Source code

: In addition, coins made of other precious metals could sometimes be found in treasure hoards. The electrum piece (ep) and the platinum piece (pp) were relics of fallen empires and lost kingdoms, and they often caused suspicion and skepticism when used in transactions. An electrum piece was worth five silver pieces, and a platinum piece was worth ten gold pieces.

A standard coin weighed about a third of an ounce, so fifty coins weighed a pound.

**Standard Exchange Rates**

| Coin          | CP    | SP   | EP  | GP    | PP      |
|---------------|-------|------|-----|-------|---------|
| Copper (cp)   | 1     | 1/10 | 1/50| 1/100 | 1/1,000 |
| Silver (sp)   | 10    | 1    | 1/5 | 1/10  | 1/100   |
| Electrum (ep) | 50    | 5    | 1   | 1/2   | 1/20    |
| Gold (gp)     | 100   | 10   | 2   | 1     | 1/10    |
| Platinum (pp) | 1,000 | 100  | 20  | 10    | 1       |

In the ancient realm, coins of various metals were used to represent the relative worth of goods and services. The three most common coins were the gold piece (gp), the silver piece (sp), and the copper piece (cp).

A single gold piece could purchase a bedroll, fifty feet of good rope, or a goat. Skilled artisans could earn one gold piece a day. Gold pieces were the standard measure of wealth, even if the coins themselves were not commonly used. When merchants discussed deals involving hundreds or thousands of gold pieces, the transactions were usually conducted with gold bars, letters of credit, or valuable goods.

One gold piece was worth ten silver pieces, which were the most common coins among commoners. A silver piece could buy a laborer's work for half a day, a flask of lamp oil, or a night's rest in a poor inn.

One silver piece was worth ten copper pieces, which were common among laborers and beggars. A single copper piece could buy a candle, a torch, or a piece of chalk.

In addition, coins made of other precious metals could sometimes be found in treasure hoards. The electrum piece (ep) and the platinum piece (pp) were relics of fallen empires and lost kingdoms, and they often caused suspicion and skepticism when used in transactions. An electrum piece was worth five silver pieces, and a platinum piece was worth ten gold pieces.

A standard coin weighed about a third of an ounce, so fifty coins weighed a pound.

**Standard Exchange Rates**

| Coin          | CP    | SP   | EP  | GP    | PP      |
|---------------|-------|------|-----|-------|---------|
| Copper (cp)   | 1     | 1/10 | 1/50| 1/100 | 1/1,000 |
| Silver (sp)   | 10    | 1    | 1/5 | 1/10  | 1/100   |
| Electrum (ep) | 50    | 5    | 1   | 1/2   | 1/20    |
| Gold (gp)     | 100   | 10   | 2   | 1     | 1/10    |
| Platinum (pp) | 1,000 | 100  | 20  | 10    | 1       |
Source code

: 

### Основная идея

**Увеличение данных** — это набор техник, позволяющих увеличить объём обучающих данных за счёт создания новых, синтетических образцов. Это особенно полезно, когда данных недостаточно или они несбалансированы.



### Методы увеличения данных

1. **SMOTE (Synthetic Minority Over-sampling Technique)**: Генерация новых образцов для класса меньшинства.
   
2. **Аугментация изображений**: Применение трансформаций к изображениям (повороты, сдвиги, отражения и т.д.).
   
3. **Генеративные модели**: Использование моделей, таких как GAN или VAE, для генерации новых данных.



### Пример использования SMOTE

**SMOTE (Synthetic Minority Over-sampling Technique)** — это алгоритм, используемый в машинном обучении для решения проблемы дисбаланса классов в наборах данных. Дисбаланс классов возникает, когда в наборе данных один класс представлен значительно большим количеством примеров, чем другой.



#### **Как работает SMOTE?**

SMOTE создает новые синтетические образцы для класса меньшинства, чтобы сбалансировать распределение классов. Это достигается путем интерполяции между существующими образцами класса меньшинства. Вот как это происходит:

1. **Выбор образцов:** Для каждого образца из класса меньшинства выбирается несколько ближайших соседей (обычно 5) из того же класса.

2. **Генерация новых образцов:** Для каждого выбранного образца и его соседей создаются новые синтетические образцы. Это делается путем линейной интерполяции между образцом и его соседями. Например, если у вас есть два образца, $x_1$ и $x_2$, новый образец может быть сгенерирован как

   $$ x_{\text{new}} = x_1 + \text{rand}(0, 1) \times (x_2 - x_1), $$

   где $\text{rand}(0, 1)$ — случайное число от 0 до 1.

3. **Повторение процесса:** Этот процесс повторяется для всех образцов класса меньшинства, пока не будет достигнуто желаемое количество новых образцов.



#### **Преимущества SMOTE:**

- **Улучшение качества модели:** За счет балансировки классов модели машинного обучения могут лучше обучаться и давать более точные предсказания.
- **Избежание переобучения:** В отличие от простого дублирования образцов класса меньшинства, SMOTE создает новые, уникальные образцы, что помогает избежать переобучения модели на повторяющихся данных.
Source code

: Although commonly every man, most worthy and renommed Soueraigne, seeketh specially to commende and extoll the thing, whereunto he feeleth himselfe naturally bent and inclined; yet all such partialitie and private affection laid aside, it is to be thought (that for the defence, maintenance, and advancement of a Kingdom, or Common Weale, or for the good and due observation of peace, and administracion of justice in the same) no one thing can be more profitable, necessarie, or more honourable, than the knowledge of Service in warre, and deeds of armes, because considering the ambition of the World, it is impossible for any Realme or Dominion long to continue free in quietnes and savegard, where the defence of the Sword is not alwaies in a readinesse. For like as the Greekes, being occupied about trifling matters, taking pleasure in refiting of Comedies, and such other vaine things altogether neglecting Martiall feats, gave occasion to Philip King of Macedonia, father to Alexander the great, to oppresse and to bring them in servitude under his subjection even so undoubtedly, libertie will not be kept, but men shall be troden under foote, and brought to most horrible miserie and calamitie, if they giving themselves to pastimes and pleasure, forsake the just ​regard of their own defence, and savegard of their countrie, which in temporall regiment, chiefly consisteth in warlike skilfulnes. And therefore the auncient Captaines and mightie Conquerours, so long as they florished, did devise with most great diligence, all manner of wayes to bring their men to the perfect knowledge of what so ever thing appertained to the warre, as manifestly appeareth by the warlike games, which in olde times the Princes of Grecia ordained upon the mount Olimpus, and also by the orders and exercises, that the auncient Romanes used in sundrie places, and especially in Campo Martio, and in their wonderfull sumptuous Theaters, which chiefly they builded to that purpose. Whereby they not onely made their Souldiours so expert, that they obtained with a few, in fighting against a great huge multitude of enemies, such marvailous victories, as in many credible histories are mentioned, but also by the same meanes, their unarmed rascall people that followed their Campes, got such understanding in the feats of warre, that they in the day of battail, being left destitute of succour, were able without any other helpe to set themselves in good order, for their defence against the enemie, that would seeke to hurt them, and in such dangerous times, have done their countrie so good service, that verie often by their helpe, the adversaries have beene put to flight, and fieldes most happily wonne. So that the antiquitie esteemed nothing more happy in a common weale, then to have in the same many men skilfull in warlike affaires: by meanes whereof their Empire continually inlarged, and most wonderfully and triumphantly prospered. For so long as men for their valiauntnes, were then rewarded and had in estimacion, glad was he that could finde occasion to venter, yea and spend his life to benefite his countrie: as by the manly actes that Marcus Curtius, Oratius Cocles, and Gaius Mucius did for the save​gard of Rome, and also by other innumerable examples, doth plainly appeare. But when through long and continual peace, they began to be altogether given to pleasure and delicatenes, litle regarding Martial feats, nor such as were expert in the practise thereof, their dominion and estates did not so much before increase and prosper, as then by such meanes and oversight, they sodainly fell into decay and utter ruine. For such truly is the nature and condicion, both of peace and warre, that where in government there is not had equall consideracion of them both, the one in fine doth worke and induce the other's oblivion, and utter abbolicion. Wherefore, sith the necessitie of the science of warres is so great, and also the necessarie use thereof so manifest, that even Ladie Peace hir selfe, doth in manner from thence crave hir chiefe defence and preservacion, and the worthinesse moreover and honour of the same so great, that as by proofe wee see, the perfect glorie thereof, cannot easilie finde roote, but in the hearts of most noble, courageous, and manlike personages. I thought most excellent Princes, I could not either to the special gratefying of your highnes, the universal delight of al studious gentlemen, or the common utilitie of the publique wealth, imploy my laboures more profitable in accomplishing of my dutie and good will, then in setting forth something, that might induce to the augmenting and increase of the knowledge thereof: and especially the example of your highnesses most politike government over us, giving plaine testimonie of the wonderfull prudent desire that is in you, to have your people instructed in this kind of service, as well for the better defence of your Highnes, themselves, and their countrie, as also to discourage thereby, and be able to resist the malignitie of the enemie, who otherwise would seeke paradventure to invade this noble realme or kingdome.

○ ○ ○ ○ ○ ○ ○

→ Problem requirements:
Nothing should appear in the answer except the lines above from the line with "One silver piece" through the line with "1. **SMOTE (Synthetic", both included, written out exactly.

→ Worked solution:
One silver piece was worth ten copper pieces, which were common among laborers and beggars. A single copper piece could buy a candle, a torch, or a piece of chalk.

In addition, coins made of other precious metals could sometimes be found in treasure hoards. The electrum piece (ep) and the platinum piece (pp) were relics of fallen empires and lost kingdoms, and they often caused suspicion and skepticism when used in transactions. An electrum piece was worth five silver pieces, and a platinum piece was worth ten gold pieces.

A standard coin weighed about a third of an ounce, so fifty coins weighed a pound.

**Standard Exchange Rates**

| Coin          | CP    | SP   | EP  | GP    | PP      |
|---------------|-------|------|-----|-------|---------|
| Copper (cp)   | 1     | 1/10 | 1/50| 1/100 | 1/1,000 |
| Silver (sp)   | 10    | 1    | 1/5 | 1/10  | 1/100   |
| Electrum (ep) | 50    | 5    | 1   | 1/2   | 1/20    |
| Gold (gp)     | 100   | 10   | 2   | 1     | 1/10    |
| Platinum (pp) | 1,000 | 100  | 20  | 10    | 1       |
Source code

: 

### Основная идея

**Увеличение данных** — это набор техник, позволяющих увеличить объём обучающих данных за счёт создания новых, синтетических образцов. Это особенно полезно, когда данных недостаточно или они несбалансированы.



### Методы увеличения данных

1. **SMOTE (Synthetic Minority Over-sampling Technique)**: Генерация новых образцов для класса меньшинства.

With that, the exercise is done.